> **LESETEXT**
• • • • • • •
Als wir unsere Reise nach Las Vegas planten, stand es schnell fest, dass wir trotz der Kürze des Aufenthaltes nicht nur die Stadt, die Casinos und die Shopping Malls sehen wollten. Sondern auch so viel wie möglich von der traumhaft schönen Landschaft, die die Stadt im Tal umgibt.
Vom Ausflug ins Valley of Fire habe ich schon berichtet. Und trotz meiner vielen USA-Urlaube hatte ich es bis dahin noch nie zum Grand Canyon geschafft. Jeder, mit dem ich darüber sprach, war absolut begeistert. Es wurde also Zeit!
Wahrscheinlich wirkt kaum ein anderes Naturwunder dieser Erde beeindruckender auf den Betrachter als der 450 km lange Grand Canyon. Seine immense Größe relativiert jedes bekannt geglaubte Gefühl für Dimensionen.
• • • • • • •
> **GESPEICHERTE DATENSÄTZE**
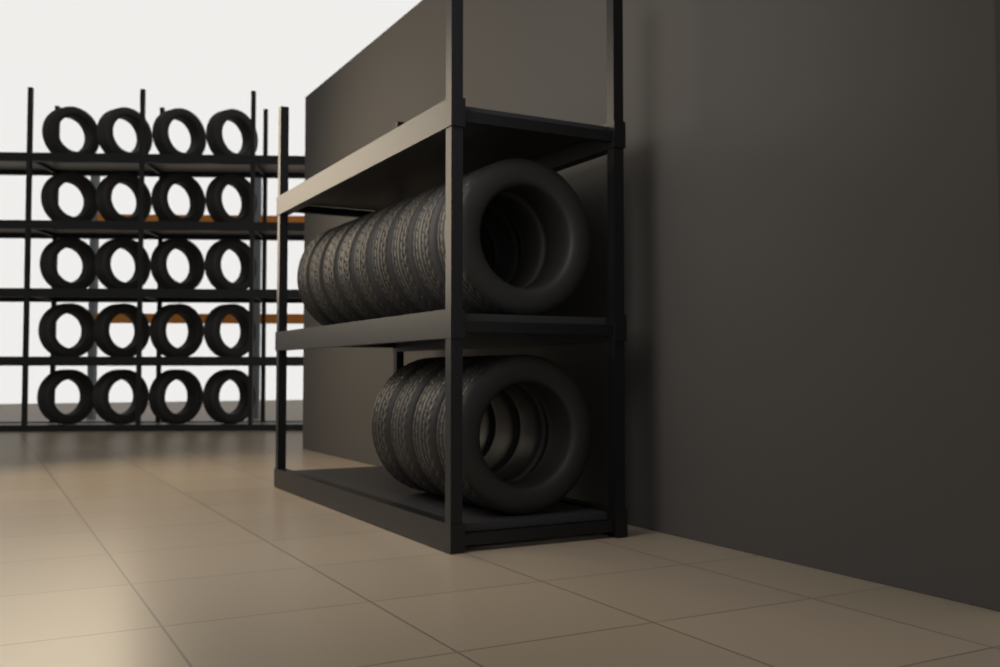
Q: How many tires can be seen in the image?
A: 33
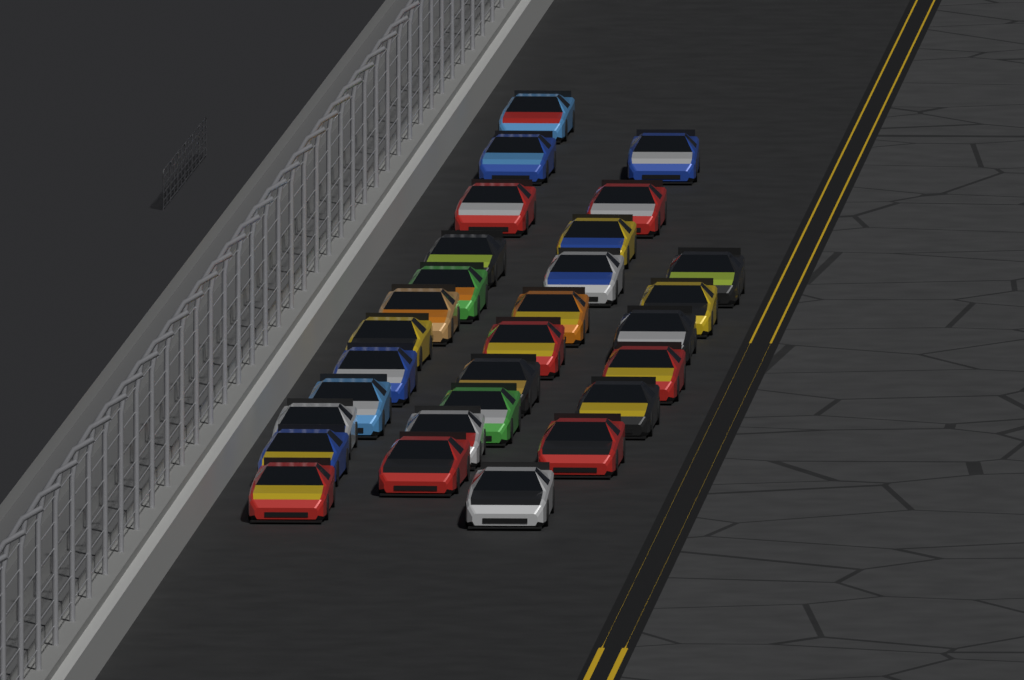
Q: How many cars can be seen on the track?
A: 29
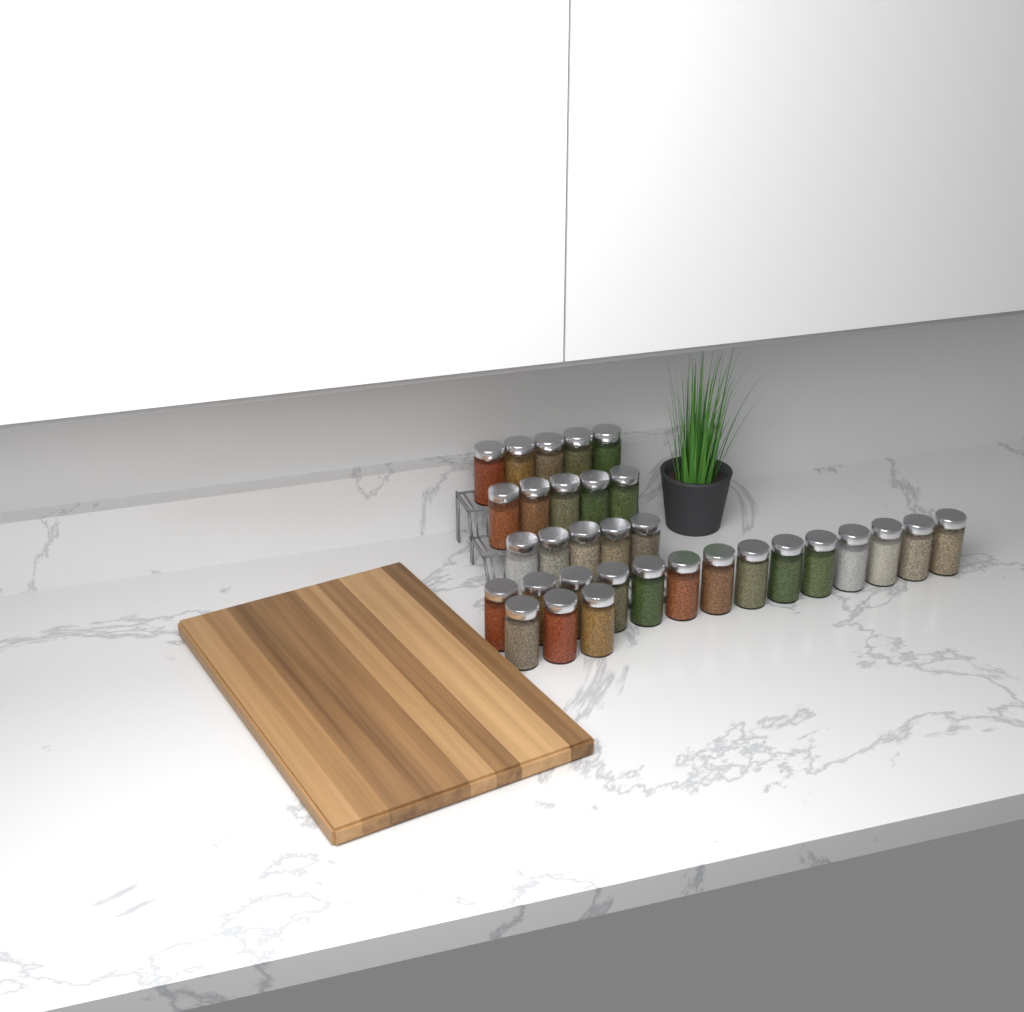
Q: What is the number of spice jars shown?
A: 32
• • • • • • •
Führen Sie den Reisebericht über den Grand Canyon im Anschluss an seinen letzten Satz weiter.

> **ANTWORT**
Es gibt drei Punkte, die man für den Besuch des Grand Canyon National Parks in Arizona ansteuern kann. Der bekannteste ganzjährig zugängliche Punkt ist der South Rim, der pro Jahr von 90% der 5 Millionen Besucher besucht wird. Von dort hat man den imposantesten Blick auf den 1,6 km tiefen Canyon. Von Las Vegas aus wären in unserem Fall die 450 km (6 Stunden eine Strecke) als Tagesausflug nicht machbar gewesen.
Der North Rim, sehr beliebt für Hikes und Wanderungen ist schwer zugänglich und im Winter geschlossen. Er liegt nochmal 350 Meter höher als der South Rim und dort liegt im Winter reichlich Schnee.
Für einen Tagesausflug von Las Vegas aus (unsere Fahrzeit betrug ca. 2 1/2 Std.) bietet sich deshalb der 200 km entfernte Grand Canyon West an. Dort wurde 2007 der mehr als dreißig Millionen Dollar teure spektakuläre Grand Canyon Skywalk auf dem Land der Hualapai Indianer gebaut. Verwaltet wird er von einer Kooperation, an der auch die Indianer beteiligt sind.
Wir fuhren bequem morgens gegen 8 Uhr los und verspeisten unser im Zimmerpreis enthaltenes Starbucks-Frühstück to go im Auto. Die Fahrt führte uns auf dem Highway 93 über die Hoover Dam Bypass Brücke am Lake Mead vorbei. Leider konnten wir aus Zeitmangel keinen Schlenker zum See machen, oder zum Hoover Dam.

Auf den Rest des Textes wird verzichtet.